--- Start Text passage ---

I like going to coffee shops in Edinburgh. I have opinions of them: some are better for meeting a friend and others are totally not laptop-friendly.

     

In this post, I prototype a way to use my opinions to rank coffee shops using a really simple probabilistic model.

Ranking based on Comparisons

Since ranking 20+ coffee shops is not that much fun, I’ll gather data as comparisons of pairs of coffee shops. For example, I’ll tell my system that I think BrewLab is a lot more laptop-friendly than Wellington Coffee, but that BrewLab and Levels are equally laptop-friendly. Then I’ll figure out which are the best and worst coffee shops for laptops using probabilistic modelling.

Using pairs is convenient because it means I can borrow from approaches that rank players based on matches, like this pymc3 demo or Microsoft’s post on TrueSkill. (We also had a homework assignment on the math of this problem.)

Coffee shops

Very important is what I mean by the attributes for coffee shops. For now, I’m using four metrics defined below in METRIC_LIST. They are

  • reading: Chill and reading a book
  • laptop: Camp out and doing work on my laptop
  • meet: Meet up with someone
  • group: Grab a table and hang out with folks

These metrics are completely independent. It’s more like four copies of the same problem with data stored in one place.

Part 1: Data

Metadata

When I go into pymc3 land, the data will end up in a big matrix. I’d like a way to associate indexes with static information about the coffee shop, like its name and location. This will come in handy later when I want to label plots or build an app.

I really like using YAML for human-entered, computer-readable data. I entered a list of metadata about the coffee places I’ve visited in data/coffee_metadata.yaml. The id field is a human-readable unique identifier.

- name: BrewLab
  id: brewlab
  location: university

- name: Cult Espresso
  id: cult
  location: university

I also like using namedtuples to enforce schemas and catch typos when loading yaml or json files. I’ll define a namedtuple Metadata for the above data and load the file.

Then I’ll make some useful data structures to map back and forth from id to index. The index in the data matrix will just be the position of the metadata dictionary in the data/coffee_metadata.yaml list.

(I’m assuming id is unique and it won’t ever change. When I save data, I’ll associate data with a coffee shop by using it’s id, not it’s location in the matrix. I chose having a unique id field over using the index in the matrix because it’s human-readable, which makes it easier to update incorrect comparisons, and it makes it trivial to add new coffee shops without changing matrix sizes.)

Metadata = namedtuple('Metadata', ['name', 'id', 'location'])

with open('data/coffee_metadata.yaml') as f:
    raw_data = yaml.load(f)
    
metadata = [Metadata(**place) for place in raw_data]

# this will be useful for converting an index into the id and back
index_to_id = [d.id for d in metadata]
ids_set = set(index_to_id)
id_to_index = {name: i for i, name in enumerate(index_to_id)}
num_items = len(index_to_id)

--- End Text passage ---

Task goal: Copy the coffee shop ranking post word for word, from "I really like" up to and including "human-readable unique identifier.".

--- Start Recorded data ---

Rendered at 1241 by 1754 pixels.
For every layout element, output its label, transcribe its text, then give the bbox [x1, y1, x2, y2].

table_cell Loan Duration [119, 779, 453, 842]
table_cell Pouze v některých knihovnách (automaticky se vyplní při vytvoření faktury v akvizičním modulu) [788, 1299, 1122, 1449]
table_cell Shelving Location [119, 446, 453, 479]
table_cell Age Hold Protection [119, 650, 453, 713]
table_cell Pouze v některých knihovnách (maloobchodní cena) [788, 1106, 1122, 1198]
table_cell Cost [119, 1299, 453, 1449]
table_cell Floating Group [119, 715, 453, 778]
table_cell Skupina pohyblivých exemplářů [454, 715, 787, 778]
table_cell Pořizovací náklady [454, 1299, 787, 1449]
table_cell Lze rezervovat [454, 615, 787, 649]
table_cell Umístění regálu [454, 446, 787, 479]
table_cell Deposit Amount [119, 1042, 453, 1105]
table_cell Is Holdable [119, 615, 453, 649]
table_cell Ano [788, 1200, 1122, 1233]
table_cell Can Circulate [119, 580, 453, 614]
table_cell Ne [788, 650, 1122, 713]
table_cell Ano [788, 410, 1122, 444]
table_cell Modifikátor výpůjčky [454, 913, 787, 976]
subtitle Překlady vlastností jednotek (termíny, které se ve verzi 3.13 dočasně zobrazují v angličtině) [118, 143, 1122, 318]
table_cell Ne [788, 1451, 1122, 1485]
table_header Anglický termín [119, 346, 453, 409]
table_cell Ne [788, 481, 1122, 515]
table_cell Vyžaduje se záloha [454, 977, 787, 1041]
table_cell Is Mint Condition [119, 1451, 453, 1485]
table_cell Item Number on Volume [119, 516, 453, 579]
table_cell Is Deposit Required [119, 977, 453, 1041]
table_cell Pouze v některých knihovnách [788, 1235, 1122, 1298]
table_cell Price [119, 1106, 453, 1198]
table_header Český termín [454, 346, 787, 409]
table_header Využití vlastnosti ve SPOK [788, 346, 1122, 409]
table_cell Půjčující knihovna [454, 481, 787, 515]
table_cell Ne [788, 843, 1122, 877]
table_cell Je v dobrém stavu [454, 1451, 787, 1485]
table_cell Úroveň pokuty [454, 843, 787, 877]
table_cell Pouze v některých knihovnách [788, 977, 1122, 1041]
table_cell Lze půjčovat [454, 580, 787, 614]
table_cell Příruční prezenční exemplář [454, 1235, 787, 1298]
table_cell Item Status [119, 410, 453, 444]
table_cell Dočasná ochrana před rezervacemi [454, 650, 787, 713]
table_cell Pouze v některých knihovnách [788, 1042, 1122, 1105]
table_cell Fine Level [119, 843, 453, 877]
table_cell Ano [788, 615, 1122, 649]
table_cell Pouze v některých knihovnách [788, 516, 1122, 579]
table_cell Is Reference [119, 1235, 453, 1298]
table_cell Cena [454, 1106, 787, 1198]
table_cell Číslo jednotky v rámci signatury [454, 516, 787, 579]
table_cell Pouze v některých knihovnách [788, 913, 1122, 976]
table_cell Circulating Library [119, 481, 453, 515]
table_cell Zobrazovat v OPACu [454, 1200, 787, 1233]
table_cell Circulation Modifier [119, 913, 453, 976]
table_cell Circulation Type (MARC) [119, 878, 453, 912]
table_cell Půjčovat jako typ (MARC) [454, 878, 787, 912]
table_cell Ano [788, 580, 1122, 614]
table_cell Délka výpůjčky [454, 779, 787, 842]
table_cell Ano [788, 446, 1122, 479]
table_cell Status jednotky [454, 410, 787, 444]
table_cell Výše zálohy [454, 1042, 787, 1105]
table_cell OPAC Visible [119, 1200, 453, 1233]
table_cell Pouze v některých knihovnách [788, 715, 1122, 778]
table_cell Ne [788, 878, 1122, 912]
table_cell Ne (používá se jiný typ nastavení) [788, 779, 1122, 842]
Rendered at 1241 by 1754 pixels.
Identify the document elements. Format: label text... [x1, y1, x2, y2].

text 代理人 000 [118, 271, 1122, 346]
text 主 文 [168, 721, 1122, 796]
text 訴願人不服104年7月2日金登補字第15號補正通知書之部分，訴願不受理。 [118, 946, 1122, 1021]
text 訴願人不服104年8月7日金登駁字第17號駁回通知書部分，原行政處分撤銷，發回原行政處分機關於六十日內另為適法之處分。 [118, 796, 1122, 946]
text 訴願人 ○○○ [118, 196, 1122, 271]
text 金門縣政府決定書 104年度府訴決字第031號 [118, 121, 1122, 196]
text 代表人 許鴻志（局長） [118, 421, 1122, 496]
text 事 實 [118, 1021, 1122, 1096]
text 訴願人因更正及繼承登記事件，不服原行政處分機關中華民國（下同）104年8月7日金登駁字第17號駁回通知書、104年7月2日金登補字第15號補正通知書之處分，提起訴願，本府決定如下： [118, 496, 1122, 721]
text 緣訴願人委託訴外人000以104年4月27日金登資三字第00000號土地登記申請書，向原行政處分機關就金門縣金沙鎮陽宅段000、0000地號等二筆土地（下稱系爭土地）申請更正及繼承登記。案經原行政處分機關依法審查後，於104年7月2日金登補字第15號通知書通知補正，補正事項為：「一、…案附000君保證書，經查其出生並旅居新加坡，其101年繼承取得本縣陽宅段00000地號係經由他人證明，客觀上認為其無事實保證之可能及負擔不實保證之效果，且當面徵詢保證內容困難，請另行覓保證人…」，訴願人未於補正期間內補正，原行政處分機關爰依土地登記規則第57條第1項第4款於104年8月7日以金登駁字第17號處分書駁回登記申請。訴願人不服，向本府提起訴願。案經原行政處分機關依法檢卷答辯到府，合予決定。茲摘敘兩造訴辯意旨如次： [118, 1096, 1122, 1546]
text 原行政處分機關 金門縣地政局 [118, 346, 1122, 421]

--- End Recorded data ---

The reply:
I really like using YAML for human-entered, computer-readable data. I entered a list of metadata about the coffee places I’ve visited in data/coffee_metadata.yaml. The id field is a human-readable unique identifier.